Il nuovo allenatore rossoblù Stringara

Paolo Stringara è toscano come Renzo Castagnini (entrambi sono di quelli tosti, che quando si mettono in testa una cosa la fanno) e per la grinta che dimostra di avere è proprio quello che serviva al Cosenza per il dopo Toscano, coach amatissimo dalla piazza. Ha 48 anni ed è nato a Orbetello, in provincia di Grosseto. Da calciatore ha avuto una carriera di primo piano vestendo per molte stagioni la maglia del Bologna di Maifredi e quella dell’Inter di Trapattoni. Nel 1991 alzò al cielo la la Coppa UEFA dopo aver battuto la Roma in finale. Non appena svestì i panni di  calciatore, indossò quelli di tecnico. Il suo primo incarico fu all’Iperzola, club dell’hinterland bolognese, Nel 1995 vinse il torneo di D e passo in C2. Il suo talento fu notato dal Livorno che subito gli affidò la prstigiosa panchina amaranto. L’obiettivo dichiarato era quello di tornare nel calcio che contava e Stringara impegò pochissimo a fare innamorare di lui la città.

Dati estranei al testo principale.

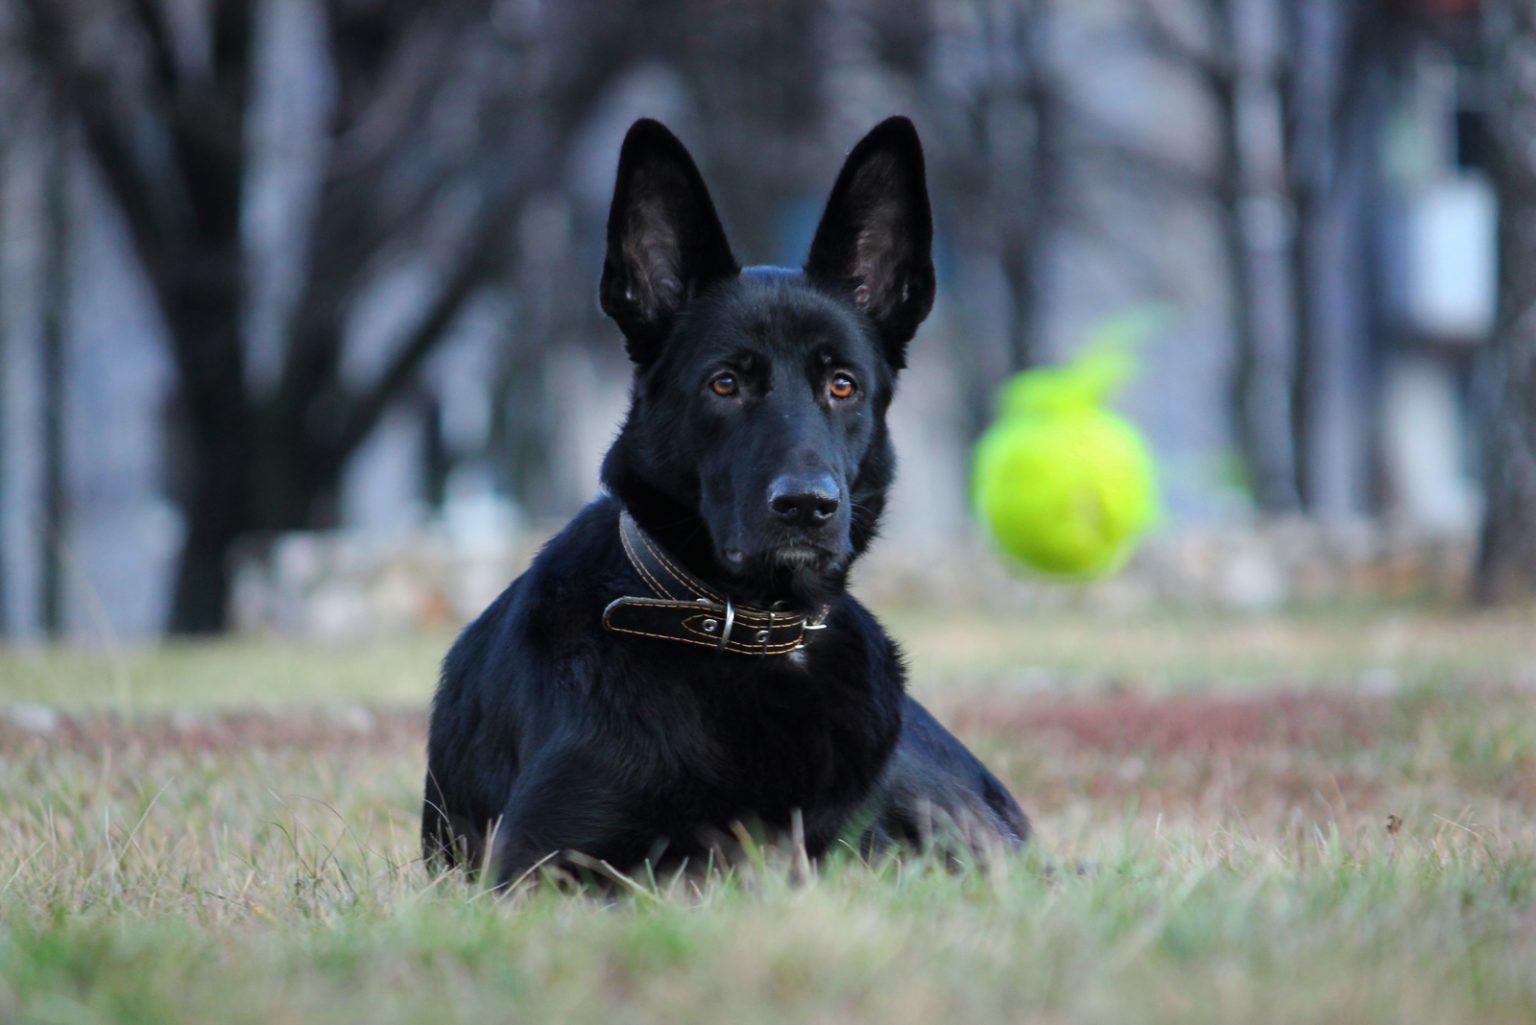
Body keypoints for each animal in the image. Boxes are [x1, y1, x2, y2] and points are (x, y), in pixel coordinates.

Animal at [420, 114, 1032, 891]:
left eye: (842, 384)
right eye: (725, 384)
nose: (807, 506)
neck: (752, 628)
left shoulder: (857, 851)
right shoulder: (537, 863)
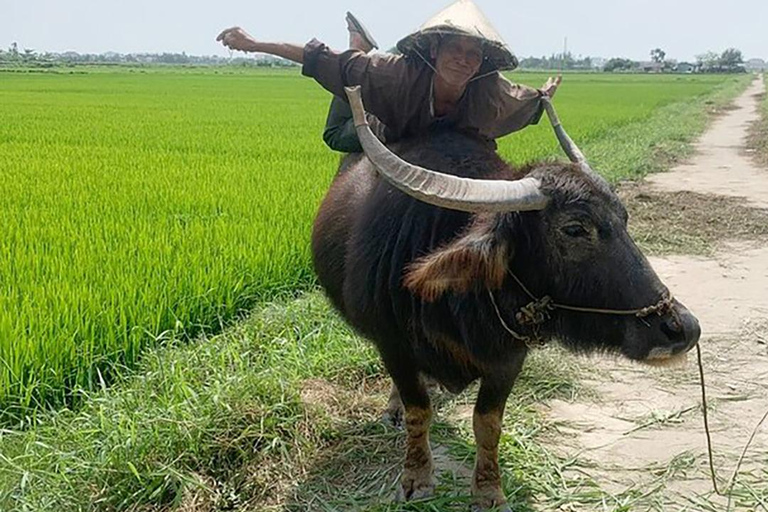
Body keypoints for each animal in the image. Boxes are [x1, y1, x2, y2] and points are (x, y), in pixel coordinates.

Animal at [308, 86, 700, 510]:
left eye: (624, 219)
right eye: (575, 228)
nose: (682, 328)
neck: (459, 302)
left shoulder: (509, 357)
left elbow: (488, 424)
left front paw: (489, 491)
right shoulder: (392, 343)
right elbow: (418, 411)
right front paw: (416, 479)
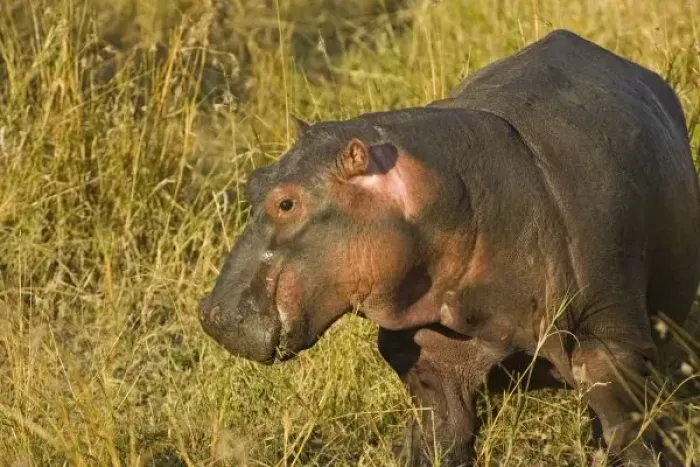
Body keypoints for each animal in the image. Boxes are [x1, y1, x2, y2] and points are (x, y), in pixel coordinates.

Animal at [199, 29, 700, 466]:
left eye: (286, 202)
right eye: (252, 180)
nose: (212, 315)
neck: (450, 191)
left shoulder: (610, 347)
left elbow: (632, 434)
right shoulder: (431, 358)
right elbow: (441, 435)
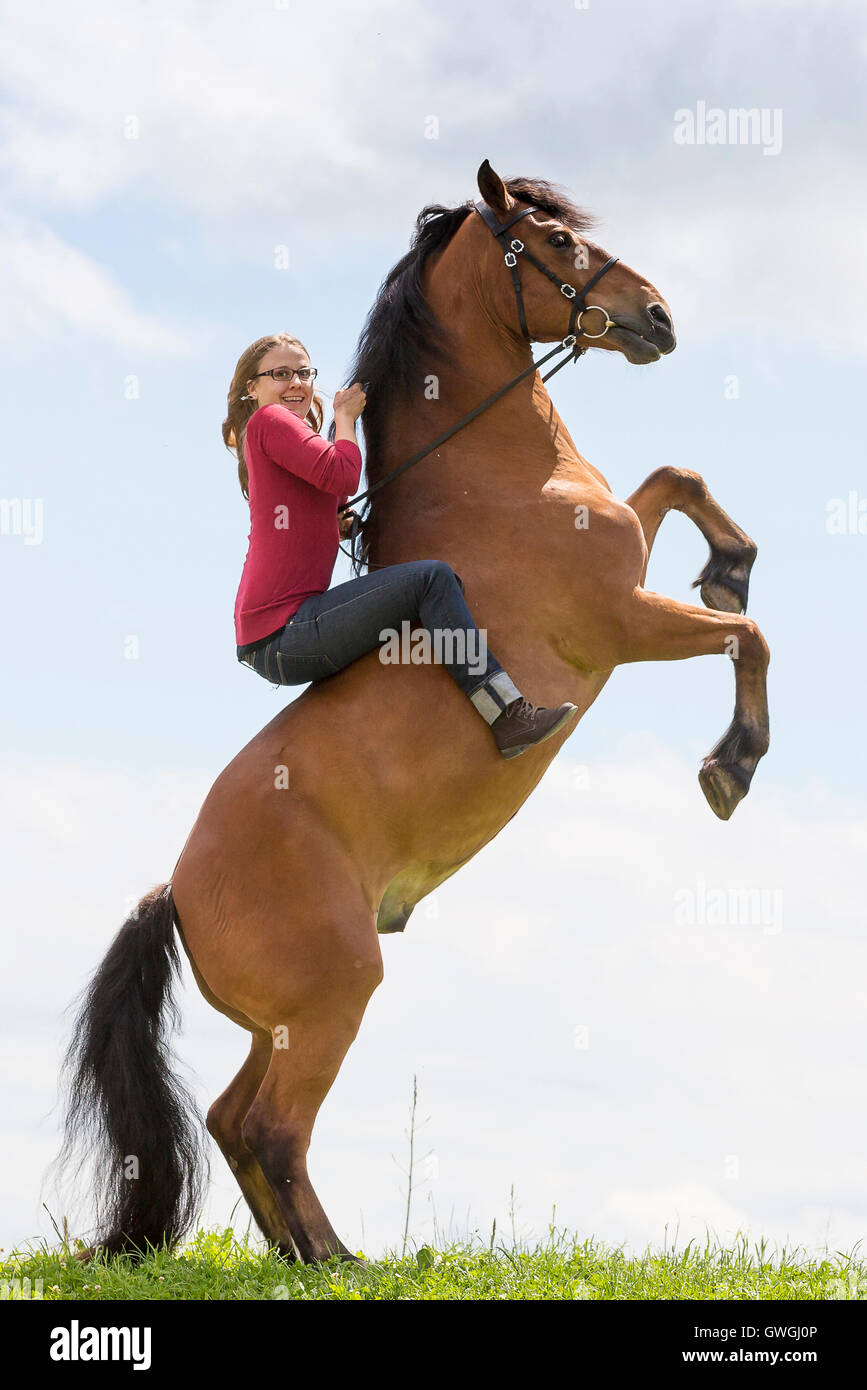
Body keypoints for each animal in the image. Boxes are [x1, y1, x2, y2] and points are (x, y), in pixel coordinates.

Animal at [56, 160, 769, 1266]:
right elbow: (749, 637)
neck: (505, 477)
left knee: (232, 1119)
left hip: (284, 1021)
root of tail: (174, 892)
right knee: (274, 1126)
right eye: (554, 241)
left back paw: (306, 1260)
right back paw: (337, 1263)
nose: (656, 316)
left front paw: (731, 559)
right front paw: (729, 766)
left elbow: (678, 479)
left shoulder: (629, 552)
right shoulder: (624, 620)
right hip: (338, 992)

Nel 1996 viene promosso in C1 dopo il successo ai danni della Maceratese per 3-0. Erano 12mila i sostenitori labronici quel giorno sul neutro di Reggio Emila. Dopo la vittoria del campionato fece il giro di campo dell’Ardenza indossando una t-shirt di Che Guevara. L’anno dopo l’apoteosi. Nelle prime 9 giornate arrivano altrettanti successi, ma a fine campionato per colpa di alcuni di penalizzazione deve accontentarsi di un posto nei playoff. Dopo aver eliminato l’Alzano, il Livorno è battuto in finale allo scadere della Cremonese. Divorzia dai labronici e passa al Modena, ma in Emilia le cose non vanno bene perché negli spareggi arriva il ko ad opera del Lumezzane ed il sogno B è rimandato. Le tappe successive lo portano quindi a Viterbo, L’Aquila e La Spezia. Arriva tra i cadetti con la Pistoiese nel 2001-2002 e col Torino nel 2005-2006, dove però non ha mai avuto la possibilità di “assistere” ad una partita ufficiale dei granata per via dell’avvento di Cairo che assunse come tecnico Gianni De Biasi. A dicembre del 2008, diventa tecnico del Taranto in Prima Divisione che lascerà poi a stagione conclusa. L’anno scorso ha fatto benissimo alla Cavese. Cosenza adesso è pronta ad accoglierlo.  (co. ch.)